American Mah Jongg (2018 NMJL card). In column #698, I suggested things to look for in examining a new card. In column #699, I offered a broad overview of the new 2018 card. In column #700, I zoomed in on four-pungs-and-a-pair, dragon pung, and flower pung hands. Let's look now at other repeating structures, starting with two-pungs-and-two-kongs.

It's worth pointing out that flower pungs are easier than pungs made from non-flowers (except, perhaps, when the hand requires two flower pungs). Flower kongs are likewise easier to make than kongs of non-flowers.

Another repeating structure is three-kongs-and-a-pair. Three-kongs-and-two-singles is actually a slightly easier structure; but let's lump those, as well, into this category.

Another repeating structure is "two pairs, two pungs, and a kong."

Two-pair hands are usually 25¢ but three-pair hands are always worth 30¢. More pairs = greater difficulty.

"What good is it to look at hand structures," you may ask. Looking at repeating structures rather than "families" (evens, odds, consec, etc.) lets you break out of the pigeonhole mentality, revealing "unadvertised" categories and giving you a holistic view of the card's "grand tapestry."
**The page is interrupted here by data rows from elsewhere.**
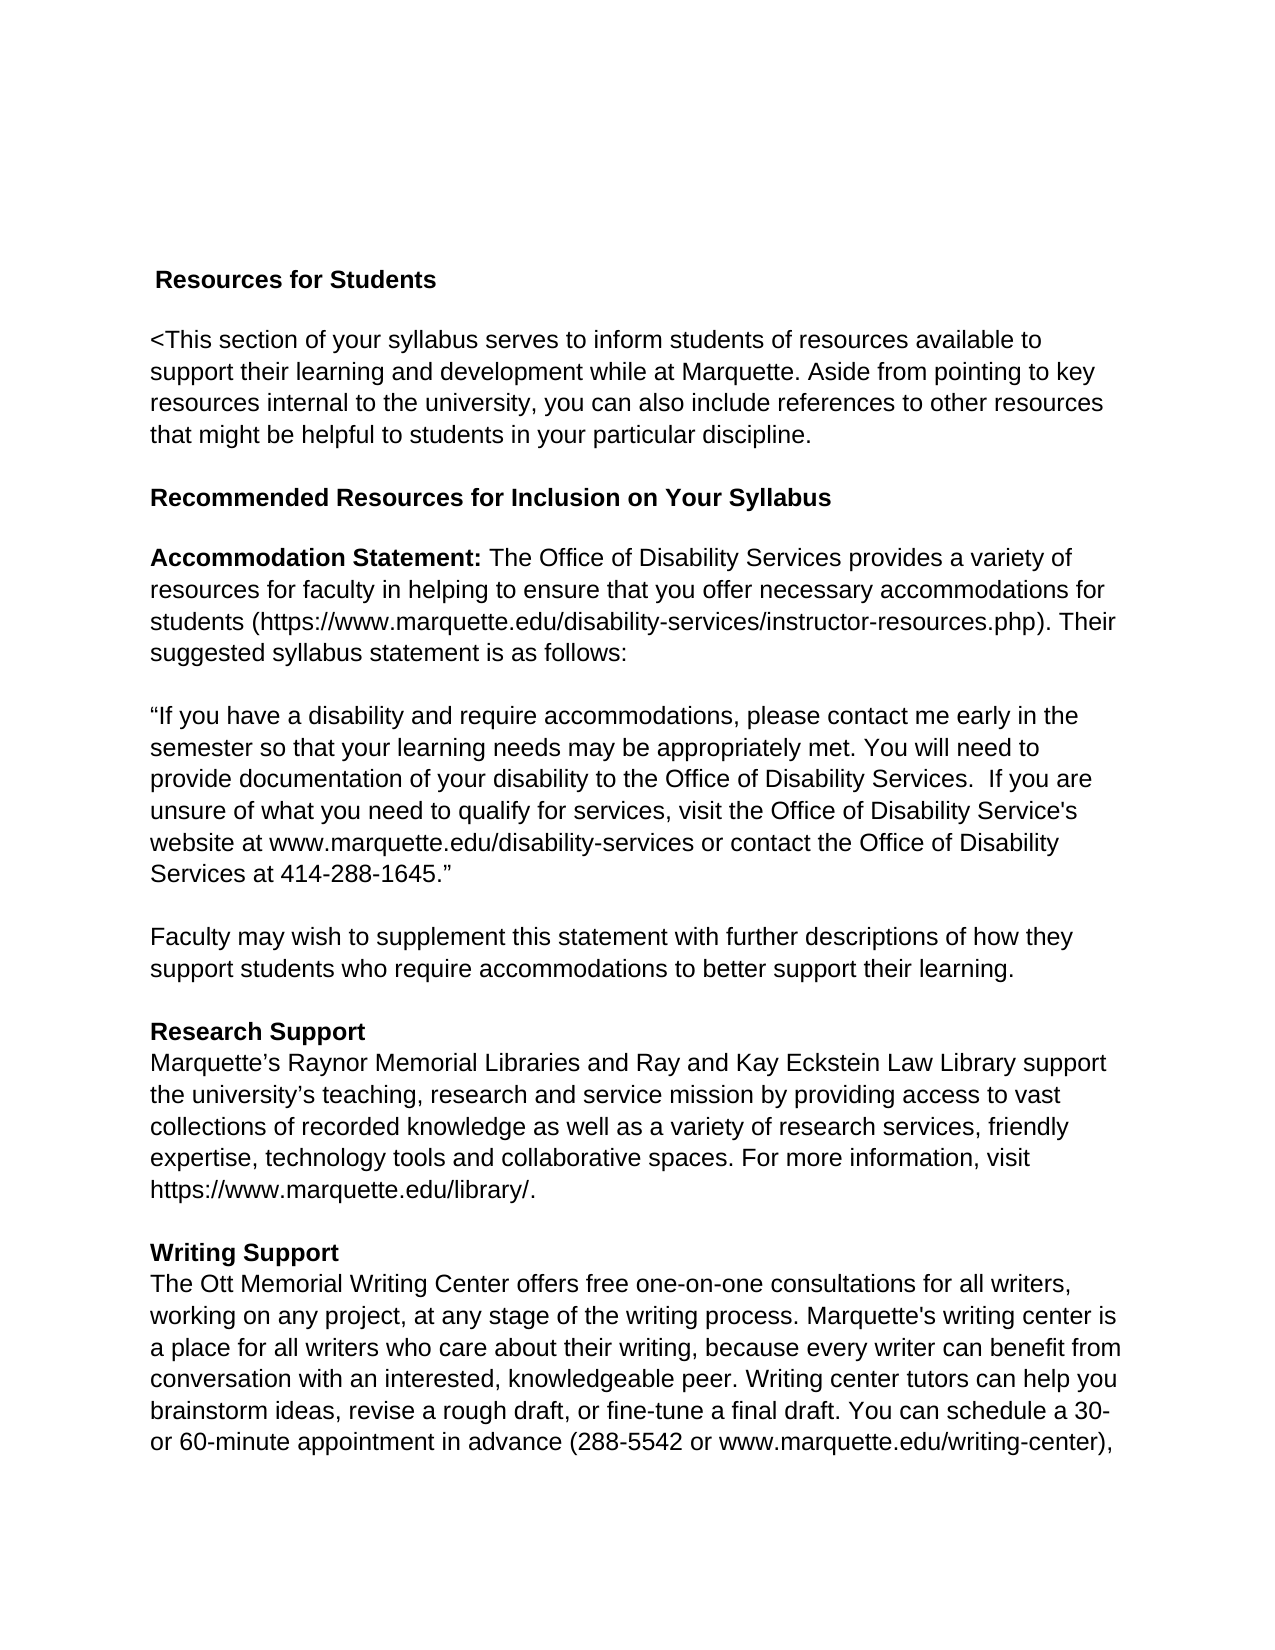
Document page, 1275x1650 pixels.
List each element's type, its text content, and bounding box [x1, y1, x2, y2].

subtitle Resources for Students [150, 265, 1125, 294]
subtitle Recommended Resources for Inclusion on Your Syllabus [150, 483, 1125, 512]
text Accommodation Statement: The Office of Disability Services provides a variety of resources for faculty in helping to ensure that you offer necessary accommodations for students (https://www.marquette.edu/disability-services/instructor-resources.php). Their suggested syllabus statement is as follows: [150, 543, 1125, 667]
subtitle Writing Support [150, 1238, 1125, 1267]
text <This section of your syllabus serves to inform students of resources available to support their learning and development while at Marquette. Aside from pointing to key resources internal to the university, you can also include references to other resources that might be helpful to students in your particular discipline. [150, 325, 1125, 449]
subtitle Research Support [150, 1017, 1125, 1046]
text Faculty may wish to supplement this statement with further descriptions of how they support students who require accommodations to better support their learning. [150, 922, 1125, 982]
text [150, 1269, 1125, 1456]
text Marquette’s Raynor Memorial Libraries and Ray and Kay Eckstein Law Library support the university’s teaching, research and service mission by providing access to vast collections of recorded knowledge as well as a variety of research services, friendly expertise, technology tools and collaborative spaces. For more information, visit https://www.marquette.edu/library/. [150, 1048, 1125, 1203]
text “If you have a disability and require accommodations, please contact me early in the semester so that your learning needs may be appropriately met. You will need to provide documentation of your disability to the Office of Disability Services. If you are unsure of what you need to qualify for services, visit the Office of Disability Service's website at www.marquette.edu/disability-services or contact the Office of Disability Services at 414-288-1645.” [150, 701, 1125, 888]
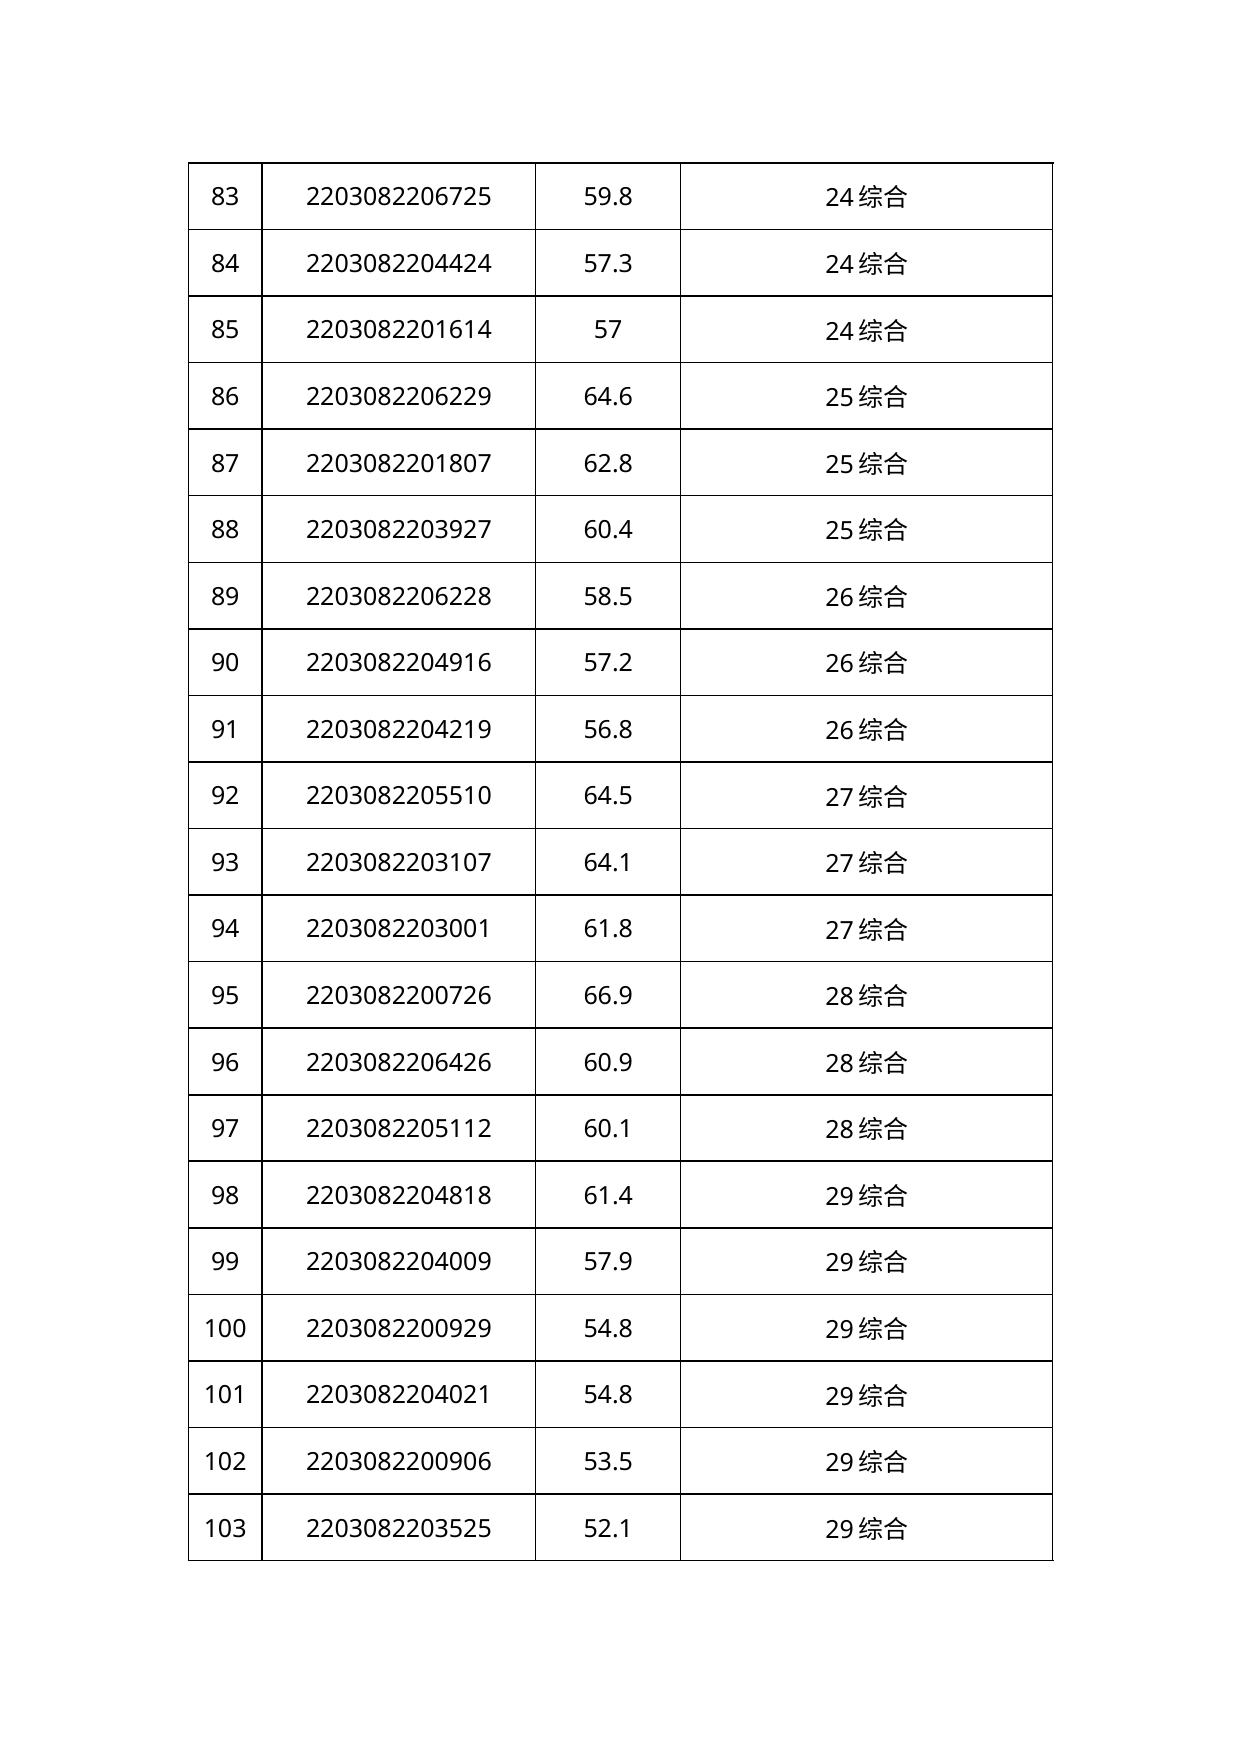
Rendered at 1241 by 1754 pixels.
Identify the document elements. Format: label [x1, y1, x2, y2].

table_header [681, 696, 1052, 761]
table_header [681, 630, 1052, 695]
table_header [681, 164, 1052, 229]
table_header [536, 164, 680, 229]
table_header [189, 630, 261, 695]
table_header [536, 763, 680, 828]
table_header [263, 696, 535, 761]
table_header [681, 896, 1052, 961]
table_header [536, 630, 680, 695]
table_header [681, 1096, 1052, 1160]
table_header [263, 1428, 535, 1493]
table_header [536, 297, 680, 362]
table_header [263, 1495, 535, 1560]
table_header [681, 763, 1052, 828]
table_header [681, 363, 1052, 428]
table_header [263, 962, 535, 1027]
table_header [536, 430, 680, 495]
table_header [189, 363, 261, 428]
table_header [263, 1362, 535, 1427]
table_header [681, 1029, 1052, 1094]
table_header [536, 1362, 680, 1427]
table_header [681, 496, 1052, 562]
table_header [189, 297, 261, 362]
table_header [263, 563, 535, 628]
table_header [536, 230, 680, 295]
table_header [263, 1162, 535, 1227]
table_header [536, 962, 680, 1027]
table_header [263, 1096, 535, 1160]
table_header [189, 1295, 261, 1360]
table_header [189, 962, 261, 1027]
table_header [189, 1096, 261, 1160]
table_header [189, 430, 261, 495]
table_header [263, 363, 535, 428]
table_header [189, 1495, 261, 1560]
table_header [536, 1229, 680, 1294]
table_header [189, 1362, 261, 1427]
table_header [536, 563, 680, 628]
table_header [681, 829, 1052, 894]
table_header [189, 164, 261, 229]
table_header [681, 563, 1052, 628]
table_header [681, 1229, 1052, 1294]
table_header [189, 1229, 261, 1294]
table_header [681, 430, 1052, 495]
table_header [189, 829, 261, 894]
table_header [536, 1096, 680, 1160]
table_header [263, 1229, 535, 1294]
table_header [263, 829, 535, 894]
table_header [536, 1295, 680, 1360]
table_header [681, 1162, 1052, 1227]
table_header [681, 1428, 1052, 1493]
table_header [189, 1428, 261, 1493]
table_header [681, 962, 1052, 1027]
table_header [263, 164, 535, 229]
table_header [263, 1295, 535, 1360]
table_header [263, 630, 535, 695]
table_header [536, 1495, 680, 1560]
table_header [681, 230, 1052, 295]
table_header [536, 1162, 680, 1227]
table_header [263, 763, 535, 828]
table_header [681, 1495, 1052, 1560]
table_header [189, 763, 261, 828]
table_header [681, 1295, 1052, 1360]
table_header [263, 896, 535, 961]
table_header [189, 696, 261, 761]
table_header [189, 896, 261, 961]
table_header [189, 496, 261, 562]
table_header [681, 1362, 1052, 1427]
table_header [536, 896, 680, 961]
table_header [189, 1162, 261, 1227]
table_header [189, 1029, 261, 1094]
table_header [263, 1029, 535, 1094]
table_header [263, 230, 535, 295]
table_header [263, 297, 535, 362]
table_header [189, 230, 261, 295]
table_header [536, 1428, 680, 1493]
table_header [263, 430, 535, 495]
table_header [536, 696, 680, 761]
table_header [263, 496, 535, 562]
table_header [536, 363, 680, 428]
table_header [536, 829, 680, 894]
table_header [536, 1029, 680, 1094]
table_header [681, 297, 1052, 362]
table_header [189, 563, 261, 628]
table_header [536, 496, 680, 562]
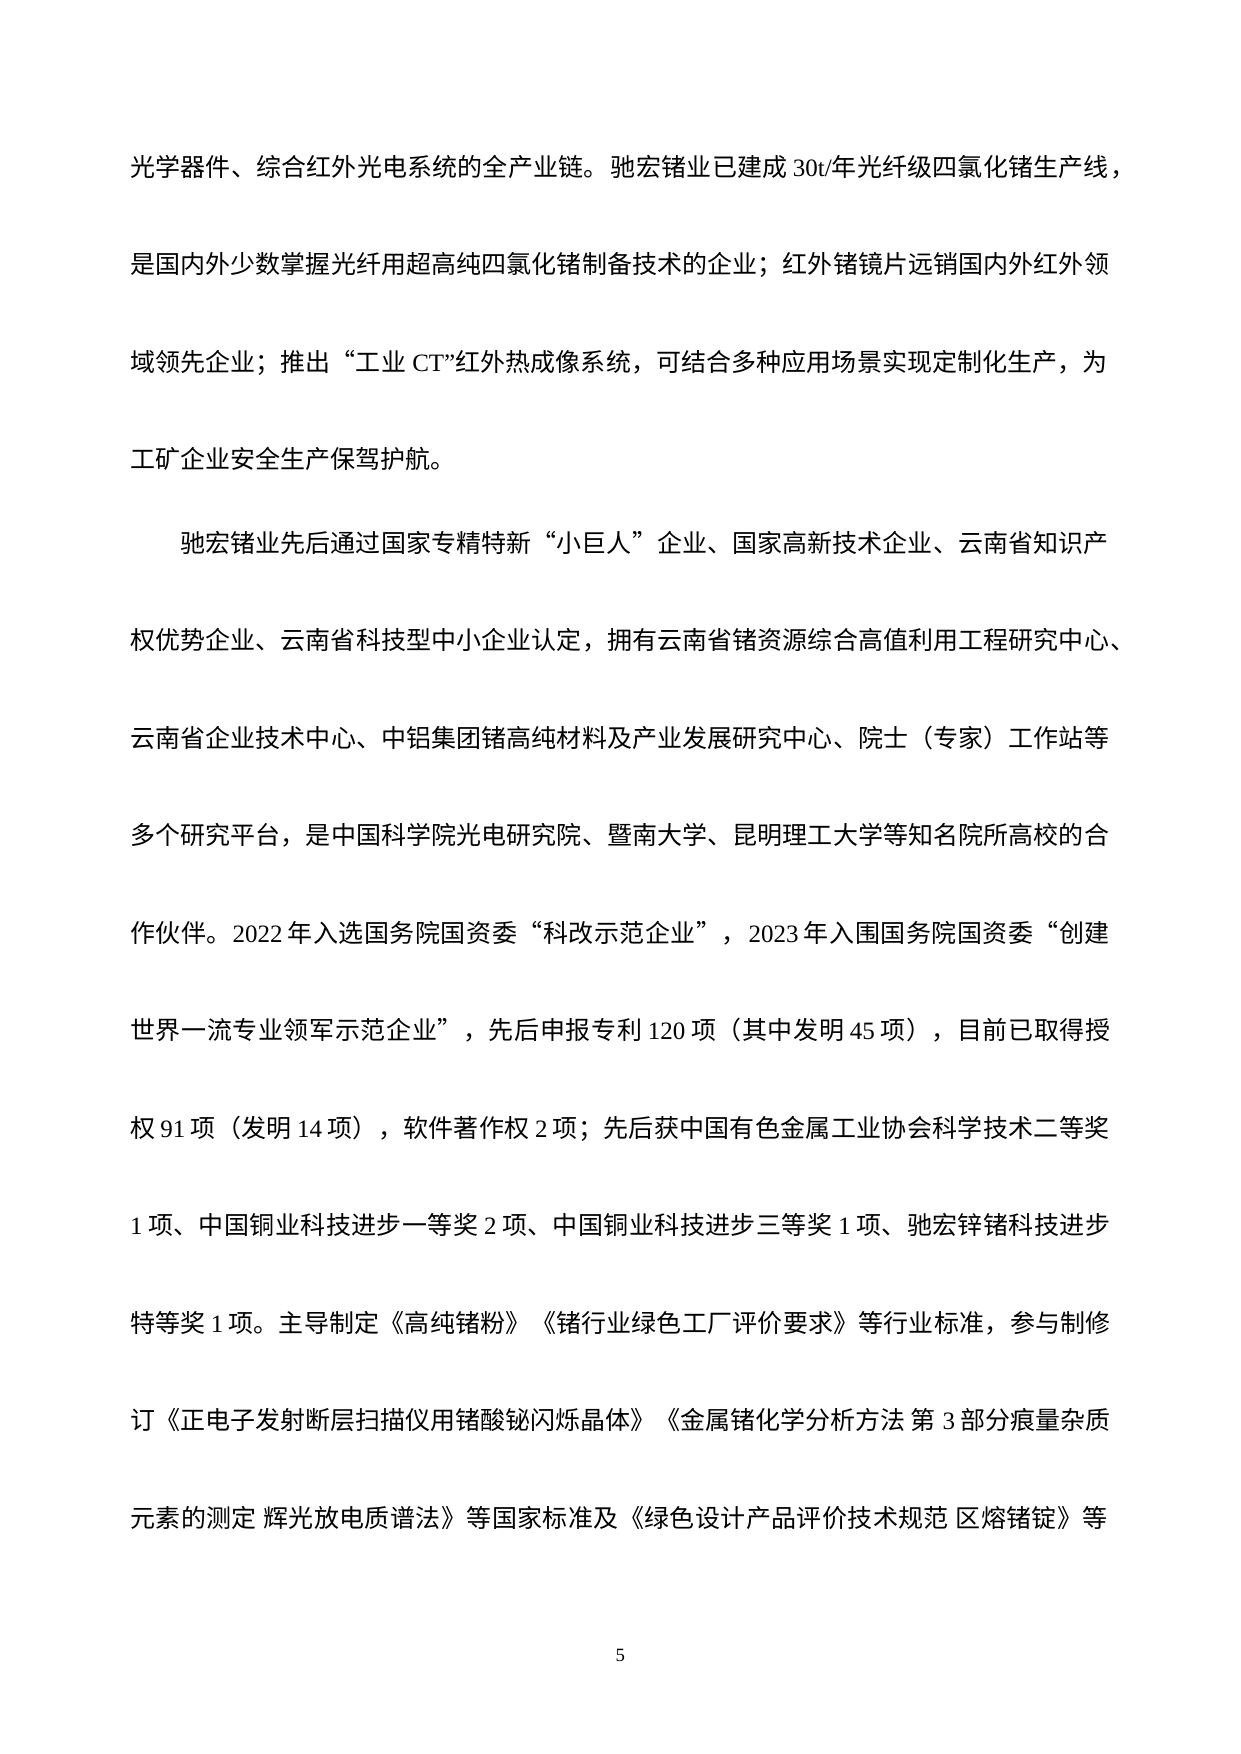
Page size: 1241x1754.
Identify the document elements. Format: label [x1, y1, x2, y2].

text [130, 509, 1110, 1549]
text [130, 133, 1110, 491]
Knowledge of pairs hands is important for making decisions about what hand to go for (offense). If you don't have the pairs needed for a hand, then you know you should go for something else. If you know an opponent needs a pair, you know not to discard it.

Knowledge of hands that use pungs and kongs is important for knowing what tiles to discard (defense). The only information you can get about an opponent's hand (other than what tiles she discards and what tiles she does not claim) is from her exposures: mostly pungs and kongs. Knowledge of those "unadvertised" categories helps when an opponent is showing a pung and a kong, or two pungs, or two kongs.